Complete the following -
(1) In the post about the pageviews tool, rewrite the passage between "Anyway, I successfully" and "the right side.", inclusive, substituting "containers" for "pods".
(2) Continue the post about the hanging pageviews requests from its final sentence.

Source text -
***
Anyway, I successfully have 6 pods running now! Unfortunately, that didn't seem to resolve the issue :( I can continually reload https://pageviews.toolforge.org/?project=en.wikipedia.org&platform=all-access&agent=user&redirects=0&range=latest-20&pages=Cat|Dog for instance and every 5-10th time, the request to /pageviews/api.php will hang and be cancelled after ~8 seconds, and you'll see "Data unavailable" under "Revisions" on the right side.
***
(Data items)
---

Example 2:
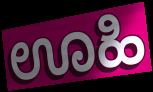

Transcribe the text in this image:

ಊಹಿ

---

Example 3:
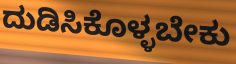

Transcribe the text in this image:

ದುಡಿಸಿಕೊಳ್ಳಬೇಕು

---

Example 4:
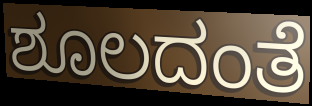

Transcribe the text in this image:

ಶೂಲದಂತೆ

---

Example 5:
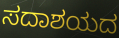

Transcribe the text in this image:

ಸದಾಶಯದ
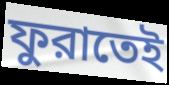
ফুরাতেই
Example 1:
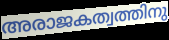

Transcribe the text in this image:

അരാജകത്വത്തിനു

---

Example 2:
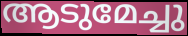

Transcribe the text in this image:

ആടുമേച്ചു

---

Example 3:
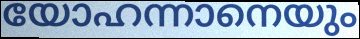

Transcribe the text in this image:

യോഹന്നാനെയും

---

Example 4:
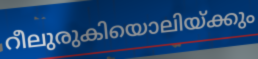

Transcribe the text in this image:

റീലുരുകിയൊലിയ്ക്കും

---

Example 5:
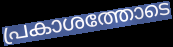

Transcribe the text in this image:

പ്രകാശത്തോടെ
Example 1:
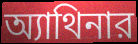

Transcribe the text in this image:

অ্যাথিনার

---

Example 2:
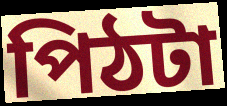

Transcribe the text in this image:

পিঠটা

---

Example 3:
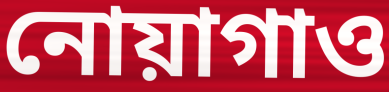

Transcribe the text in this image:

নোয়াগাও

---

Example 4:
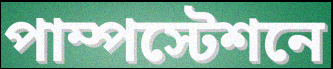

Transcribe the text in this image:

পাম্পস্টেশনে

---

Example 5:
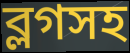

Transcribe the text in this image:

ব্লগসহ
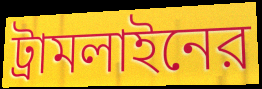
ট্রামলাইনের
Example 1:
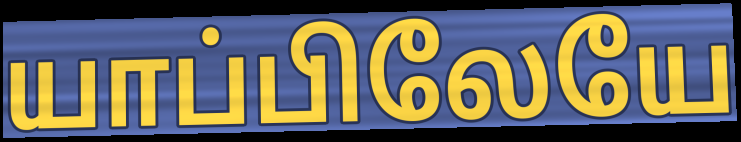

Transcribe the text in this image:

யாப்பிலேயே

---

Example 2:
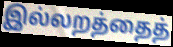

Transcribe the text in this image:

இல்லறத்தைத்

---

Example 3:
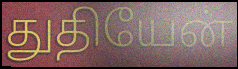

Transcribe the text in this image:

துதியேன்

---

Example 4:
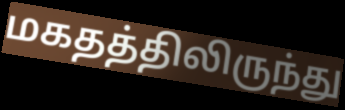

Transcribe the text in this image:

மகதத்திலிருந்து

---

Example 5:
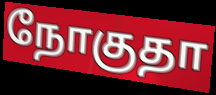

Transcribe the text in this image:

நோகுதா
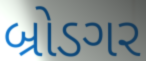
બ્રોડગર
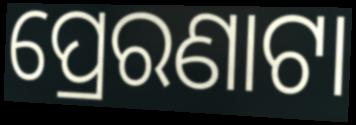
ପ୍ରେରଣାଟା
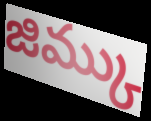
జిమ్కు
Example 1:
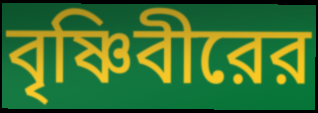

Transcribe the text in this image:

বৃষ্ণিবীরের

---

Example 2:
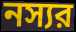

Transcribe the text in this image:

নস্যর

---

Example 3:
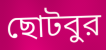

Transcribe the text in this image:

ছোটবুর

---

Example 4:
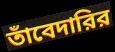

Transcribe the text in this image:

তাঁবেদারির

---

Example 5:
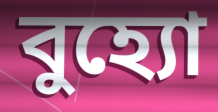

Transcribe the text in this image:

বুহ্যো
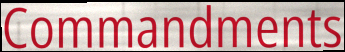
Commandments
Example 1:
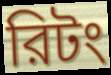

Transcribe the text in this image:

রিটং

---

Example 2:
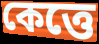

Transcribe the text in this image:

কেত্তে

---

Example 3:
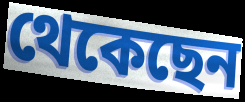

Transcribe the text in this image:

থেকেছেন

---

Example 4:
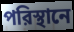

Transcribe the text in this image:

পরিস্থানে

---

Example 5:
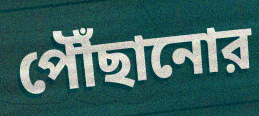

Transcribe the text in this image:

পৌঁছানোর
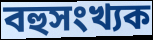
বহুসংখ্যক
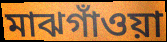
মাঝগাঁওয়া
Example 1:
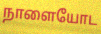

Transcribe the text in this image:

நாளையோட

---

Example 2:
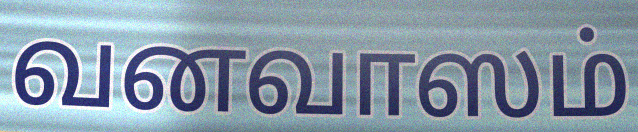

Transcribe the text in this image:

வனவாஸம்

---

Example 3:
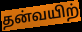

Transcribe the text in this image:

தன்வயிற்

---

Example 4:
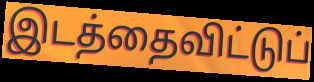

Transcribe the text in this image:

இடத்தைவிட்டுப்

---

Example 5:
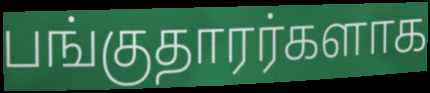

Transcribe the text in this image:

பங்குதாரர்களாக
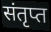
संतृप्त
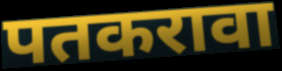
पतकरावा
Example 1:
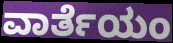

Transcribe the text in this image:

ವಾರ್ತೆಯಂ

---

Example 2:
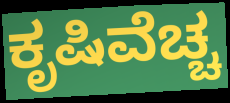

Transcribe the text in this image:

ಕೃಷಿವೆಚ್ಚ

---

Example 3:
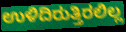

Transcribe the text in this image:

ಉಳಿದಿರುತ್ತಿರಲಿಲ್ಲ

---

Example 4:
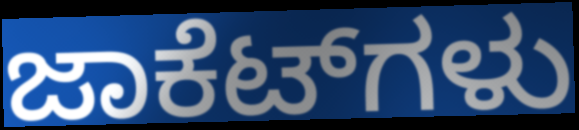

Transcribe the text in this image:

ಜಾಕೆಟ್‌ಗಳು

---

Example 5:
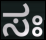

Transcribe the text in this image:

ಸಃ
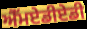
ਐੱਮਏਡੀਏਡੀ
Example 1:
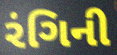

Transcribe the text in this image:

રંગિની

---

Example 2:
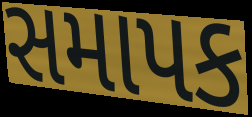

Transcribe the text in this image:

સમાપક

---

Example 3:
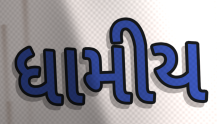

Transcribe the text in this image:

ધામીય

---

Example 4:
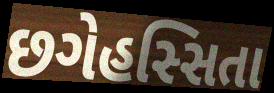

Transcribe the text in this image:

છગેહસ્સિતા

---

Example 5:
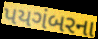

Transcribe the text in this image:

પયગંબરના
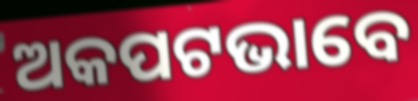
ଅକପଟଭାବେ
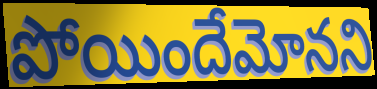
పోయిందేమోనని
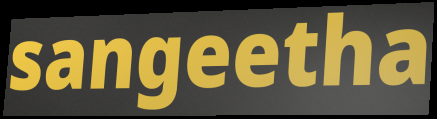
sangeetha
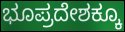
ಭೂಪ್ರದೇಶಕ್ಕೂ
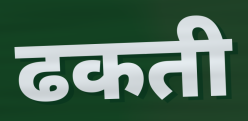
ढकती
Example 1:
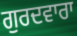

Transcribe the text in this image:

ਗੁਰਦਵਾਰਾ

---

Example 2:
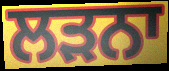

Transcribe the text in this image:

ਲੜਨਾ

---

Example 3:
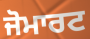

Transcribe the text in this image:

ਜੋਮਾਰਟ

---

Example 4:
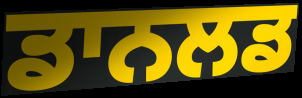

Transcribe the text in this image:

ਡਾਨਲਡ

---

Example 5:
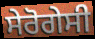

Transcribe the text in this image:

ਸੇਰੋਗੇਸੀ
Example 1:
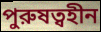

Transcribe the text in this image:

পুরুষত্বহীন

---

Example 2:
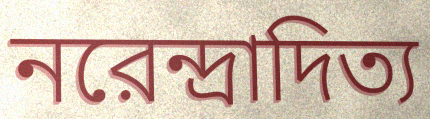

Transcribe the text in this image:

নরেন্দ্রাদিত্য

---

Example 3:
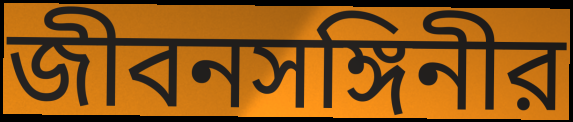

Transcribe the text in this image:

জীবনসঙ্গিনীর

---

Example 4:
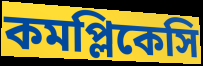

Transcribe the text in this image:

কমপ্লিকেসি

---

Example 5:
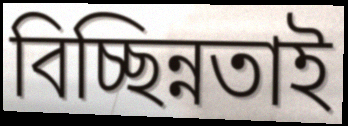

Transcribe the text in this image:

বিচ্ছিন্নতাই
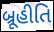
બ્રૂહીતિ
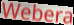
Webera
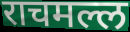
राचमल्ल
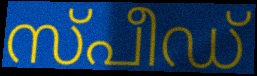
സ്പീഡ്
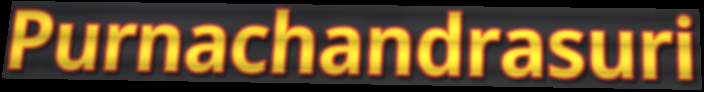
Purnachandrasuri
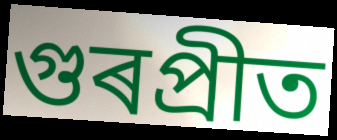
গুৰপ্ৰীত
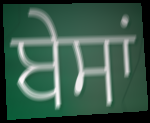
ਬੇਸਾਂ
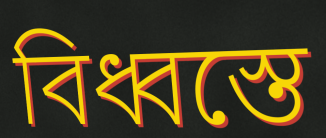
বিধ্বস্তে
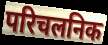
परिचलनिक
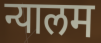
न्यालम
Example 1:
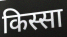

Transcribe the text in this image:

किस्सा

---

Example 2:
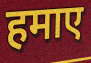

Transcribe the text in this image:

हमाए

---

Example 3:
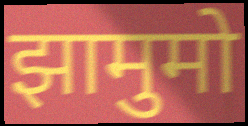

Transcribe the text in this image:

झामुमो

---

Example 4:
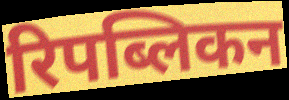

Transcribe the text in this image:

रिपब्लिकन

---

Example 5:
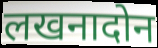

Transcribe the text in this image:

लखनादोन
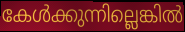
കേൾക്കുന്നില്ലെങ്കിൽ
***
Answers -
(1)
Anyway, I successfully have 6 containers running now! Unfortunately, that didn't seem to resolve the issue :( I can continually reload https://pageviews.toolforge.org/?project=en.wikipedia.org&platform=all-access&agent=user&redirects=0&range=latest-20&pages=Cat|Dog for instance and every 5-10th time, the request to /pageviews/api.php will hang and be cancelled after ~8 seconds, and you'll see "Data unavailable" under "Revisions" on the right side.

(2)
Maybe more pods isn't the answer? I tried --replicas=10 --cpu=200m and still no dice :( Prometheus graph is still showing a steady stream of 499s: https://tools-prometheus.wmflabs.org/tools/graph?g0.range_input=1w&g0.end_input=2022-02-16%2011%3A52&g0.expr=sum(nginx_ingress_controller_request_duration_seconds_sum%7Bnamespace%3D%22tool-pageviews%22%7D)%20by%20(status)%20%2F%20sum(nginx_ingress_controller_request_duration_seconds_count%7Bnamespace%3D%22tool-pageviews%22%7D)%20by%20(status)&g0.tab=0

It definitely sounds like an increase in quota won't solve this, since Pageviews isn't using that much anyway (and an increase in pod counts didn't solve it)? I'm happy to close this and move discussion back to T301649, if you'd like.

Thank you all so much for the help!